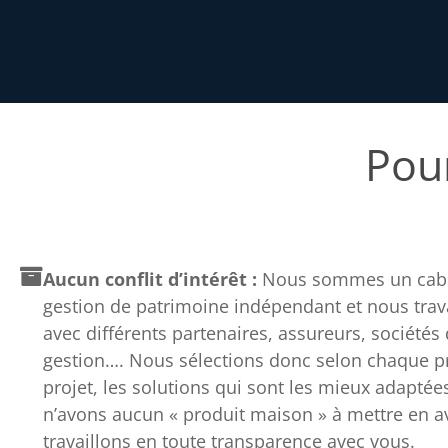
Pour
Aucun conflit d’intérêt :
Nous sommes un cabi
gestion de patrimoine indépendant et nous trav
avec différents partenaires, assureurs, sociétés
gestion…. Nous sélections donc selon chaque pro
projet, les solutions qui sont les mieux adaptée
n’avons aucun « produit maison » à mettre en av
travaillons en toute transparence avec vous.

+++

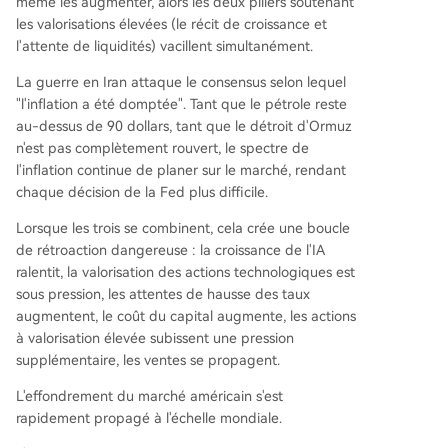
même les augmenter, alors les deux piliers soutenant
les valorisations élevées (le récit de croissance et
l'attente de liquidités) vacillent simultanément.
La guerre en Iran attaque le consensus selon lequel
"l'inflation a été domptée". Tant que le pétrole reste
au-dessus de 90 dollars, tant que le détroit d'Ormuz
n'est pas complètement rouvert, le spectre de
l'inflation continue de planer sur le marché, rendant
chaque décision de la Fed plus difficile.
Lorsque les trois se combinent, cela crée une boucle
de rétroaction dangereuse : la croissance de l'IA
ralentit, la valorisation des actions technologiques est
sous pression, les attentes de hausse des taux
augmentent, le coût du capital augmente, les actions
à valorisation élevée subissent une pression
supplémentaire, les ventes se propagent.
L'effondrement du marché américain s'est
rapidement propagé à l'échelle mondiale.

+++

Word for word, restate the lines of the listing above starting at the line with "l'inflation continue de" and ending at the line with "rapidement propagé à l'échelle mondiale.", and nothing outside them.

l'inflation continue de planer sur le marché, rendant
chaque décision de la Fed plus difficile.
Lorsque les trois se combinent, cela crée une boucle
de rétroaction dangereuse : la croissance de l'IA
ralentit, la valorisation des actions technologiques est
sous pression, les attentes de hausse des taux
augmentent, le coût du capital augmente, les actions
à valorisation élevée subissent une pression
supplémentaire, les ventes se propagent.
L'effondrement du marché américain s'est
rapidement propagé à l'échelle mondiale.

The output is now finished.